W przypadku pozostawienia dziecka samego na całą noc nie ma żadnych prawnych regulacji. Jednak powinniśmy to rozważyć dopiero w przypadku starszego rozsądnego nastolatka. 12-letnie dziecko zdecydowanie jest zbyt małe, by zostać samo w domu na całą noc.

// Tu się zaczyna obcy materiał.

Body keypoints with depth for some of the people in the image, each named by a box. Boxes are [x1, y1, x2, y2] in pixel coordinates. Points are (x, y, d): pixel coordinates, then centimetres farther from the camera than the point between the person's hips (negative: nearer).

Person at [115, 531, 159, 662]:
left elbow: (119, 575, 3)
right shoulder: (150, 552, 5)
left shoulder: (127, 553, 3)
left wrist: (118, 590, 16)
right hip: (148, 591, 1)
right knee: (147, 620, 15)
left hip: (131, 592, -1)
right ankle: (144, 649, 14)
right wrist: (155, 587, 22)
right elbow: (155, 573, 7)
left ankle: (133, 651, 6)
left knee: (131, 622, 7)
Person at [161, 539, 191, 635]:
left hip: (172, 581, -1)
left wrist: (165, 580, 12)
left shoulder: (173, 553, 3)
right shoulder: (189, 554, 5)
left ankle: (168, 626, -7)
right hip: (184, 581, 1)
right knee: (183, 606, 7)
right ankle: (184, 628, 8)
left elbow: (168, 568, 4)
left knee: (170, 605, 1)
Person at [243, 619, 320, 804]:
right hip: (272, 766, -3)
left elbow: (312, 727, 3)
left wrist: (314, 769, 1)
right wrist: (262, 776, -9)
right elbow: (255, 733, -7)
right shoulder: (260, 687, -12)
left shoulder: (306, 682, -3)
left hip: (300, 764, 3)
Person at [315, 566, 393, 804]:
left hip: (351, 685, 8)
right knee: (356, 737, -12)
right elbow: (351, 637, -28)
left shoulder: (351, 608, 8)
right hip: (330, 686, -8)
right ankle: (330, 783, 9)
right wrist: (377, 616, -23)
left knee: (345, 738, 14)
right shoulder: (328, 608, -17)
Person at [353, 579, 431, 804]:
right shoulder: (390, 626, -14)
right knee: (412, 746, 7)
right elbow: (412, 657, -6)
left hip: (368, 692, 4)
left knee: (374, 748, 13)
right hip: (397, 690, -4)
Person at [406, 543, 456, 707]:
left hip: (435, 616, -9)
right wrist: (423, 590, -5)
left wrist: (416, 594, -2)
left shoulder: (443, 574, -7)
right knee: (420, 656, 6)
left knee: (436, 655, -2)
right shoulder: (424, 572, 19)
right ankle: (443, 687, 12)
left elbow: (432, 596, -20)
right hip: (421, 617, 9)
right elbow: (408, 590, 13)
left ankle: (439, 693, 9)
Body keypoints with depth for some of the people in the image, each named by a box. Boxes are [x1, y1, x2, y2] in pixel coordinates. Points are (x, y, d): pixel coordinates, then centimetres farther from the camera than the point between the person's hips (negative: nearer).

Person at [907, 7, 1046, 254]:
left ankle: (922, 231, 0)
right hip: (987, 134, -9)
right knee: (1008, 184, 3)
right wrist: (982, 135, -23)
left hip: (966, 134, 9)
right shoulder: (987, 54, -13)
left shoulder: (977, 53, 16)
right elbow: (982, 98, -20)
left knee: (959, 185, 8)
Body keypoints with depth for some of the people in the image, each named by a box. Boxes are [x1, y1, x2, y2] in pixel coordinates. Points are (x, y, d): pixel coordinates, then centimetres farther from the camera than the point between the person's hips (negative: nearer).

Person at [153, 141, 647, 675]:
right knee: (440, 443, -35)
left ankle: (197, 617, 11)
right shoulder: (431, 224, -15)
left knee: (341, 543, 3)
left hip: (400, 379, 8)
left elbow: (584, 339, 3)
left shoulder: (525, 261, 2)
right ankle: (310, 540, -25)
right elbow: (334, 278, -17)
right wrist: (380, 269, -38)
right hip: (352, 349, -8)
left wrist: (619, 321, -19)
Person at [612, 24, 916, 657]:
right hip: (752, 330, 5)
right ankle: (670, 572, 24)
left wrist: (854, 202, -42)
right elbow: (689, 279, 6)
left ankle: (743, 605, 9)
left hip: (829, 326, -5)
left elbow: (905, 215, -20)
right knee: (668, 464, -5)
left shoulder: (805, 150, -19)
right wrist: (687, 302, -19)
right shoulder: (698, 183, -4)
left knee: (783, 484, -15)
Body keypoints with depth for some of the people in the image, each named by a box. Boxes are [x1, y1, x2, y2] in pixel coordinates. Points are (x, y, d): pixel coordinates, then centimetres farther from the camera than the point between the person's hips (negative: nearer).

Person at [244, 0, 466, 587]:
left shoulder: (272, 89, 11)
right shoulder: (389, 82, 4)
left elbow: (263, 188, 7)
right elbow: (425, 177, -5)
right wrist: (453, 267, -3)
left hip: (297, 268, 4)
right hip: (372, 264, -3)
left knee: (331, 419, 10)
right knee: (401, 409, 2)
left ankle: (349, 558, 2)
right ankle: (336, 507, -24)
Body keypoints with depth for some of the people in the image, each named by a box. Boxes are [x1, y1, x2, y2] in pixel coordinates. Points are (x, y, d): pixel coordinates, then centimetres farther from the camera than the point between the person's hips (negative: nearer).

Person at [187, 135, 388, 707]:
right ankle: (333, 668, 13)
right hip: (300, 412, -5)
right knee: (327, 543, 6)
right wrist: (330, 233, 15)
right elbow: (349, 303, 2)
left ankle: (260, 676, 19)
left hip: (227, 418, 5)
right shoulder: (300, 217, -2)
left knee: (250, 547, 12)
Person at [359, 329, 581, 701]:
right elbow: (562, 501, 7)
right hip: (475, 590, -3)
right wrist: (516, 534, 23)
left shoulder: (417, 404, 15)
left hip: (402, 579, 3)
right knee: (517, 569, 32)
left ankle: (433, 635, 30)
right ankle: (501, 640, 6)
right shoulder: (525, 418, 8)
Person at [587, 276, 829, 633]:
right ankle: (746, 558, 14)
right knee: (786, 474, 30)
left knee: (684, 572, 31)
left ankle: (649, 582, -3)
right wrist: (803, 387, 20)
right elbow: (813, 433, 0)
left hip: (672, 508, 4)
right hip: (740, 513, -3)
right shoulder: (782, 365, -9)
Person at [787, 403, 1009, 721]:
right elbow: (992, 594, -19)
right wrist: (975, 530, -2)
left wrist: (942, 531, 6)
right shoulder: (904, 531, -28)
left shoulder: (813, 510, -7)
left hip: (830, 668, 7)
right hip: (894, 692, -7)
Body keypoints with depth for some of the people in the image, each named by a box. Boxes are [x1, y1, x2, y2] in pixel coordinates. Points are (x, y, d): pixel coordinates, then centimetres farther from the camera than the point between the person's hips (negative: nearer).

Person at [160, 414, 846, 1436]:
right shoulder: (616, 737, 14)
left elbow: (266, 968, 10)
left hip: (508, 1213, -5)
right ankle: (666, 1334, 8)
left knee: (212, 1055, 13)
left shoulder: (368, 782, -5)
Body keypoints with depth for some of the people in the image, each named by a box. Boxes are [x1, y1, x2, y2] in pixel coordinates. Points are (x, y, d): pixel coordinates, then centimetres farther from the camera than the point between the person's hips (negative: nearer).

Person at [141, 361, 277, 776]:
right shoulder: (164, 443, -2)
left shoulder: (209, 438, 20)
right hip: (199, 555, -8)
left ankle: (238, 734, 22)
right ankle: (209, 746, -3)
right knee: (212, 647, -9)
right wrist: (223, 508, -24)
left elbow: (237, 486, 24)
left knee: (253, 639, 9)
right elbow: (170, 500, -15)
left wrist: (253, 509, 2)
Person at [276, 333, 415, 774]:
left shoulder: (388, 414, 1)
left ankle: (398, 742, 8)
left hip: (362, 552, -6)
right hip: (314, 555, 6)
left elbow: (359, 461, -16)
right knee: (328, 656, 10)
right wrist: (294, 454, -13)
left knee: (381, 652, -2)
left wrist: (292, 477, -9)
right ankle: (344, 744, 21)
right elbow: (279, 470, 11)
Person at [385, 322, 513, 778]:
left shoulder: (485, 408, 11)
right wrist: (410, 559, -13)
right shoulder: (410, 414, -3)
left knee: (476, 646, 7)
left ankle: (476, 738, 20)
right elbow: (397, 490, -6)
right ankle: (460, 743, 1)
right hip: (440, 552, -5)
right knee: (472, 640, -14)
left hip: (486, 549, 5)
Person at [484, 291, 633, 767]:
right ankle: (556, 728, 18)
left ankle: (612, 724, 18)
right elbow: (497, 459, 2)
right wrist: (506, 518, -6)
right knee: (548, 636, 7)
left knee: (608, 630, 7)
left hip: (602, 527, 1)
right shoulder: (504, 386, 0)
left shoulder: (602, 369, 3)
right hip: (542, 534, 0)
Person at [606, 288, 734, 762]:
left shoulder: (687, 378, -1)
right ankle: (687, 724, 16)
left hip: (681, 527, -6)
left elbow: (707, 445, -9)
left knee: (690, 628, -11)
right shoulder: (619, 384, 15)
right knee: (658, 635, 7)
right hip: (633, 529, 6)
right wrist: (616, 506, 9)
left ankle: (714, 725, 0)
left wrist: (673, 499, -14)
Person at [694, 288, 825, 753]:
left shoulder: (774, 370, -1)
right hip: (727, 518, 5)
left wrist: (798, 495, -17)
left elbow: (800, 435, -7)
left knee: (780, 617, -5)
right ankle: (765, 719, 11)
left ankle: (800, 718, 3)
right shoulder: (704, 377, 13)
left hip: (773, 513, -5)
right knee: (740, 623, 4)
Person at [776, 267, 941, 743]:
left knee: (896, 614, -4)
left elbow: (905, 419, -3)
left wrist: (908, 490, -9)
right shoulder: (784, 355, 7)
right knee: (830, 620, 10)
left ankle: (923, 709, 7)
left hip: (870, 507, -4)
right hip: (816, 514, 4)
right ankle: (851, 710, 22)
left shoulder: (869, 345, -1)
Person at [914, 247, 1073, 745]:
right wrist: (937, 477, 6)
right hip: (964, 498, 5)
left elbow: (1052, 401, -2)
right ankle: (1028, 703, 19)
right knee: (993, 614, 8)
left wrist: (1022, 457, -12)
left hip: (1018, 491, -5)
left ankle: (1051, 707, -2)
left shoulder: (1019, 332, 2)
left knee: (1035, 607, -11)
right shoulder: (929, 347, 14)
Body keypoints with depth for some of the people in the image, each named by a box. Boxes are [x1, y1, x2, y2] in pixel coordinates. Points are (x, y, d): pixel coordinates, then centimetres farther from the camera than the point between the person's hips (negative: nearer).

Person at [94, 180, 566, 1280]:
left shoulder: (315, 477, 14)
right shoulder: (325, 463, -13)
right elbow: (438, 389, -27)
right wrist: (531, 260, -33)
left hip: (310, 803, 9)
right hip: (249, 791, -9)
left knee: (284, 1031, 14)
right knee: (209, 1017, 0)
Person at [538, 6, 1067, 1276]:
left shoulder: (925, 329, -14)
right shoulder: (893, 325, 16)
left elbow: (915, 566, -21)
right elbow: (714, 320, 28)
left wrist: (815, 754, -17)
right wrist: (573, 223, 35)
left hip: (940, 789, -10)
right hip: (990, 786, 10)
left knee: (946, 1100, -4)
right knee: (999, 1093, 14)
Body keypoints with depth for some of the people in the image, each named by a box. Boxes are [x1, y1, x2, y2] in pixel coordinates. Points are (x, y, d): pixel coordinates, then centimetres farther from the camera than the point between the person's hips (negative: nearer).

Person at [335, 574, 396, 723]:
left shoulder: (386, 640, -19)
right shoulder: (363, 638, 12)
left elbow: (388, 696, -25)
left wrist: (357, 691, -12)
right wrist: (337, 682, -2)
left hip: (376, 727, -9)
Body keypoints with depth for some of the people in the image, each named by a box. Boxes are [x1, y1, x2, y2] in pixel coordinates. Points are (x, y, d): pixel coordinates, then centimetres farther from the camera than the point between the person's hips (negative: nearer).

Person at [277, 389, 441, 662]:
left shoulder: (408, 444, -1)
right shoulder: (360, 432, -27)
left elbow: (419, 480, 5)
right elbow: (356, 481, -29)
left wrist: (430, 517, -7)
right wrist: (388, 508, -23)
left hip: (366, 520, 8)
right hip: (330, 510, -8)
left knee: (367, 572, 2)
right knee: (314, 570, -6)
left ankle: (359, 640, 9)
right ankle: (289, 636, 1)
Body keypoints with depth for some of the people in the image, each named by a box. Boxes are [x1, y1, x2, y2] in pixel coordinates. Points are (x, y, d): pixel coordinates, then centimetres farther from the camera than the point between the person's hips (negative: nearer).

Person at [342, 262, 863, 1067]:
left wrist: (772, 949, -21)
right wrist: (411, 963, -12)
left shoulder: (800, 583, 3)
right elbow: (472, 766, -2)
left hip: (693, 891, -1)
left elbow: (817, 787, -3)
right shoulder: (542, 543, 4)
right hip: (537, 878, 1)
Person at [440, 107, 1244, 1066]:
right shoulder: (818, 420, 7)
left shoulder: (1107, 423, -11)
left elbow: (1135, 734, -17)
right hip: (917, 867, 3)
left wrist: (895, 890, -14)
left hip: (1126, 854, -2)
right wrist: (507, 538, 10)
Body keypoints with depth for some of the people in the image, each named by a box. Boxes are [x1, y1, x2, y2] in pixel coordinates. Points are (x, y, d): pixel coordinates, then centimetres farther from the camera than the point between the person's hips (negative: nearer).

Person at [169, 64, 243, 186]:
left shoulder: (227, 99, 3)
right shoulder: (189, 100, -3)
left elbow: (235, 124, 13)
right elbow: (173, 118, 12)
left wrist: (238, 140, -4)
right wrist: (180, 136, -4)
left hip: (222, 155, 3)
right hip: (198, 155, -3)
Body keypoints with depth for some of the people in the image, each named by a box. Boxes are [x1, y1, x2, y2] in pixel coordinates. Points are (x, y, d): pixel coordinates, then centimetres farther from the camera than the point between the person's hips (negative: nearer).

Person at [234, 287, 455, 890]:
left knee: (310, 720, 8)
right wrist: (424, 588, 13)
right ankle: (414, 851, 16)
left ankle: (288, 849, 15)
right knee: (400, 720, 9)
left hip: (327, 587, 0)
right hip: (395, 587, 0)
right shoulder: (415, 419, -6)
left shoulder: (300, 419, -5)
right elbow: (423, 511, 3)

Warto pamiętać, że wiele z sytuacji da się przewidzieć i wówczas można postarać się o opiekę nad pociechą, chociażby sąsiadki, która zajrzy co jakiś czas i sprawdzi, czy wszystko jest ok. A jeśli uda nam się dziecko przygotować do zostawania w domu (w wyjątkowych sytuacjach, a nie notorycznie), to z pewnością spokojniejsi z niego wyjdziemy.